Cuando conmemoramos los 80 años de la liberación de Auschwitz –espejo del genocidio nazi- nos encontramos con viejas palabras que ponen en marcha de nuevo la maquinaria del aplastamiento de la vida: emergencia nacional, deportaciones, incremento de gastos militares o limpieza étnica. Las empresas convertidas en nuevos gobernantes aparcan sus planes de igualdad, entierran sus medidas de inclusión en la diversidad y sacan a relucir sus hachas de guerra. En el horizonte, Gaza se visualiza como una oportunidad de negocio turístico y el tecnofeudalismo, vocablo acuñado por Yanis Varoufakis, se adueña del mapa global al ritmo que marcan las plataformas digitales.

La ideología de la seguridad necesita enemigos a los que aplastar. Y todo pasa por dar la espalda a la realidad y evitar el encuentro con el diferente. O evitar la digestión de lo inesperado que irrumpe en nuestras vidas y no sabemos descifrar. El odio no surge de forma espontánea. Tiene forma de círculo que comienza por la ignorancia. Cuando me encuentro con algo desconocido y no lo trato, lo ignoro, y esa ignorancia se transforma en miedo. Aquello que no entiendo, lo que me supera, lo que me genera incertidumbre toma forma de miedo atávico. Si no trato ese miedo y lo dejo evolucionar, se convertirá en odio, que al no poder domesticarlo rápidamente torna en ira, y la ira incontrolable solo tiene un nombre: violencia. Violencia contra los más indefensos y contra la fragilidad de la vida en la Tierra.

El odio no solo lleva a la confrontación sino a la pérdida de referencias democráticas. Las nuevas generaciones están creciendo en el desprecio a la democracia como forma de convivencia en el seno de sociedades plurales. Lo normal es usar la fuerza, gritar, despreciar. Es lo que ven y consumen de manera habitual. Tratar la ignorancia, el miedo, la ira, el odio o la violencia es desmontar el mecanismo demoledor que se convierte en maquinaria de aniquilamiento del otro. Necesitamos fuertes dosis de comprensión de la realidad, información veraz, empatía ante el sufrimiento ajeno e identificación de patrones de conducta marcados por el prejuicio y por los miedos. Un mínimo resquicio de humanización solicita ensanchar la mente y el corazón ante tanta crueldad.

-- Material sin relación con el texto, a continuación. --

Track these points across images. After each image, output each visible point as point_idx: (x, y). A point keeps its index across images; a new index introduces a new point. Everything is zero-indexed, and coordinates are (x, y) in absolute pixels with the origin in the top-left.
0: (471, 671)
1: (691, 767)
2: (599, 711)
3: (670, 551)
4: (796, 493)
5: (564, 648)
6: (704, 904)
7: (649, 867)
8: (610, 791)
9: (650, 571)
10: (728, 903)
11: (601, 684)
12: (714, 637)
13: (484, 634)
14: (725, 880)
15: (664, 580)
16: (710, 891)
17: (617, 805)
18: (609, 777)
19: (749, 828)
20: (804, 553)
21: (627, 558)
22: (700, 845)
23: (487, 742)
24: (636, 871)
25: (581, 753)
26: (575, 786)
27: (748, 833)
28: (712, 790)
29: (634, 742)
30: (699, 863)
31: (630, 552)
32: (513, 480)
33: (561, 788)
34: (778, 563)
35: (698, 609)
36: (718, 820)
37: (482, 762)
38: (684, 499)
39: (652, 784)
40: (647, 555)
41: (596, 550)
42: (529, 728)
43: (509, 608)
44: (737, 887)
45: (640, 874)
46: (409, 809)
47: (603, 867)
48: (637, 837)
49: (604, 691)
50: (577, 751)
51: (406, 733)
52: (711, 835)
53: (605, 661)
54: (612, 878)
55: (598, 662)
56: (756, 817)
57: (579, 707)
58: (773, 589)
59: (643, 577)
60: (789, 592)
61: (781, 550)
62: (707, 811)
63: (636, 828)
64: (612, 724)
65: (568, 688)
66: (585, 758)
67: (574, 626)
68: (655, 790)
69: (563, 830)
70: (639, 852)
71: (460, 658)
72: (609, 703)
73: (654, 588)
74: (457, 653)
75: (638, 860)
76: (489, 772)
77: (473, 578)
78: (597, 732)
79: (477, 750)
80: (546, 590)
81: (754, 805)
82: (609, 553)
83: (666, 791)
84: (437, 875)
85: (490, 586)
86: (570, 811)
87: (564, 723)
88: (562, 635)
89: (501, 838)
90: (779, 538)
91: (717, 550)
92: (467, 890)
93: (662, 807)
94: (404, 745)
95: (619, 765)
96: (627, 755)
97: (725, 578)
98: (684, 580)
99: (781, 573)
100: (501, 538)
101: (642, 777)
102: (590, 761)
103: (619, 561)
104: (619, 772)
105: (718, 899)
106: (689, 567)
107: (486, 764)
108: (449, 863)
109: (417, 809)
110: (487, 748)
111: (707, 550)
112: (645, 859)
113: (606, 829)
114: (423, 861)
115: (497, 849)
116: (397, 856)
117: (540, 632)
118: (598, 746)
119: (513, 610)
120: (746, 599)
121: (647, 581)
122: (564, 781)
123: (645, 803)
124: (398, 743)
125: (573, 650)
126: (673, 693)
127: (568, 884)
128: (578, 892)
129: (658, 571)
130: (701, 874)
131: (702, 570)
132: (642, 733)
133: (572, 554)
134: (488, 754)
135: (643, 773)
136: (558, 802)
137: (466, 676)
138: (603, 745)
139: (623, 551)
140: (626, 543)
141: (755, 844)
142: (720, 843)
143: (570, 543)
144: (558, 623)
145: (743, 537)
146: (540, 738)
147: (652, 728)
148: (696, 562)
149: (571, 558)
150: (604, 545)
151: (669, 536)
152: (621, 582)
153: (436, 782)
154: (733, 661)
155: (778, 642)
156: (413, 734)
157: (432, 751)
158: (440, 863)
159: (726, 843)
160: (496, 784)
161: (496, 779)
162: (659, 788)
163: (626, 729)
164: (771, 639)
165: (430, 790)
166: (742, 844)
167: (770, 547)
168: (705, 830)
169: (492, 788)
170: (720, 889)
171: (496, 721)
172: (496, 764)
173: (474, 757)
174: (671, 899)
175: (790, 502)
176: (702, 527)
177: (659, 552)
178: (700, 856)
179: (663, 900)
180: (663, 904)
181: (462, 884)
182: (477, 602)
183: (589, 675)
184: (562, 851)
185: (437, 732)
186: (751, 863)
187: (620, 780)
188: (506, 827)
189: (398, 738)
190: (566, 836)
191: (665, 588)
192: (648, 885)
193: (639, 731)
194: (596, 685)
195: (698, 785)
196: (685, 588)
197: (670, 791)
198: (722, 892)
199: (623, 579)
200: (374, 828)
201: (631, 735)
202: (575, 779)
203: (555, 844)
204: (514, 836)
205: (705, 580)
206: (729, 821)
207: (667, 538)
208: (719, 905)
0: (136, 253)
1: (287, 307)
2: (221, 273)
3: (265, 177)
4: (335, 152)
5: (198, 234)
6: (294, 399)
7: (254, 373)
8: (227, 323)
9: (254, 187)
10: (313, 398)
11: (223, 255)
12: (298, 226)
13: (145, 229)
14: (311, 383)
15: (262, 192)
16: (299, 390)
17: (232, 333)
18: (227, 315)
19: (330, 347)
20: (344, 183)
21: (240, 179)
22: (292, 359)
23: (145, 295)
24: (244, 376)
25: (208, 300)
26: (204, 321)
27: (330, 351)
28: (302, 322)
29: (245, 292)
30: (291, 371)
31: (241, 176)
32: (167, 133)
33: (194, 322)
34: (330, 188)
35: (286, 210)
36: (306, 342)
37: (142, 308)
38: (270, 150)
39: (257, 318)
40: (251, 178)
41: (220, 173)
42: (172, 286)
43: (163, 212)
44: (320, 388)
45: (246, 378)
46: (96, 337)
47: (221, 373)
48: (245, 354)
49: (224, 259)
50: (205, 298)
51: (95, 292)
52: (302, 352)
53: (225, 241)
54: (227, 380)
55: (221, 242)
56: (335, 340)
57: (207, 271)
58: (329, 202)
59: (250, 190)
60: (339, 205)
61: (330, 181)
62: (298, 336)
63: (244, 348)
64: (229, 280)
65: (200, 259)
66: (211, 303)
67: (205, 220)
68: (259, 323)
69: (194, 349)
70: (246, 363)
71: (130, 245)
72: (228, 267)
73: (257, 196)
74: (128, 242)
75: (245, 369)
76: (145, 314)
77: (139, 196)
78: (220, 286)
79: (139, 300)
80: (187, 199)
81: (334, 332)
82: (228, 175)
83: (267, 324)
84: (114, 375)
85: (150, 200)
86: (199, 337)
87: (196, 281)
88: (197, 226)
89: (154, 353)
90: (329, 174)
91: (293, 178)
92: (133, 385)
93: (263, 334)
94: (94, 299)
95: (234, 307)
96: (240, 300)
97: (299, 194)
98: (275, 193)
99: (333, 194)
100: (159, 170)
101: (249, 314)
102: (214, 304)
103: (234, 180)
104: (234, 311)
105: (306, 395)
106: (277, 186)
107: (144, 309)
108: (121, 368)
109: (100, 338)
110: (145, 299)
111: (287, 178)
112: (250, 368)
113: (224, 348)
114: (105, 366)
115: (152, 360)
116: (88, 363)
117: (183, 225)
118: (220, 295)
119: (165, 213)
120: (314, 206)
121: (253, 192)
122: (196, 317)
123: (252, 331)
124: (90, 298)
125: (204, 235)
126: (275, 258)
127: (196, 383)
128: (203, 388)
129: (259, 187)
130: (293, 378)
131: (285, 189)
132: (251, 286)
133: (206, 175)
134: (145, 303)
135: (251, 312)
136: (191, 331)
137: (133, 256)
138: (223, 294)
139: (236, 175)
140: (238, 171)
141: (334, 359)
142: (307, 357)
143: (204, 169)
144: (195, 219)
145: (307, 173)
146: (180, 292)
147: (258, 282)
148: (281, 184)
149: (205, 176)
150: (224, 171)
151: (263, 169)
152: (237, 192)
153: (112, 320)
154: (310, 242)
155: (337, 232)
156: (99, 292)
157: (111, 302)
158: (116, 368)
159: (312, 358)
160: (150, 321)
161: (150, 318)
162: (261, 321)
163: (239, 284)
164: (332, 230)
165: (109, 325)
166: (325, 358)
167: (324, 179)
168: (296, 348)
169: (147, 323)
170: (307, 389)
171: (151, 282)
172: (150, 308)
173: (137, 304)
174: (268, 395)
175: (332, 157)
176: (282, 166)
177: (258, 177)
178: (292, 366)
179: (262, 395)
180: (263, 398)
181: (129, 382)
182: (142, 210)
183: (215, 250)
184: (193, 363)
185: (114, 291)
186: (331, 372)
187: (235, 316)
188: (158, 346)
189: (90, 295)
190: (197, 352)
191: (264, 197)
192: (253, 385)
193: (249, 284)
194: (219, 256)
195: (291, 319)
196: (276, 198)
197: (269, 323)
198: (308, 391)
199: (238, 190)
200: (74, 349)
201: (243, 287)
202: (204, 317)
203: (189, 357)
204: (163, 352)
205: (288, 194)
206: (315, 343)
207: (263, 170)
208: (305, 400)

La internacional del odio es el exponente de la última fase del paradigma del crecimiento económico indefinido, que se asienta en un patriarcado guerrero tan demoledor como inhumano. Son los estertores de lo que quiere morir matando con los votos de las mayorías de corazón duro. Como en el ascenso del nazismo, la ignorancia produce monstruos difíciles de domesticar.

Mientras tanto, nuestra alternativa sigue en pie. El cuidado tiene forma de decreto ómnibus: cuidado de uno mismo, de los demás y del planeta. El pack es innegociable si no queremos manipular también el cuidado. Y eso pasa de manera urgente por cuidar la democracia, como tantas veces ha venido insistiendo infructuosamente Manuela Carmena. Quien sabe de sufrimientos evitables valora lo que tiene. Es momento de no perder la vista, valorar y defender los derechos conseguidos y los cuidados desarrollados en empresas, organizaciones, asociaciones, colegios y universidades. Un horizonte humanizador depende de la aportación de cada cual en la protección de la dignidad de todos los seres humanos y en la defensa de lo público como garantía de poder habitar nuestra casa común en paz.

La vieja advertencia de Edgar Morin se mantiene: navegamos en medio de un océano de incertidumbres a través de archipiélagos de certezas. Y la estela de la certidumbre a seguir la dejó la obispa de la Iglesia episcopal Mariann Budde, que se atrevió a mostrar ante Trump que la entraña de lo humano acampa en la misericordia y en la justicia. Tras reconocer que la cultura del desprecio que se ha normalizado amenaza con destruir la convivencia, añadió: “nuestro Dios nos enseña que debemos ser misericordiosos con el extranjero, porque todos fuimos extranjeros en esta tierra”. Ellos somos nosotros.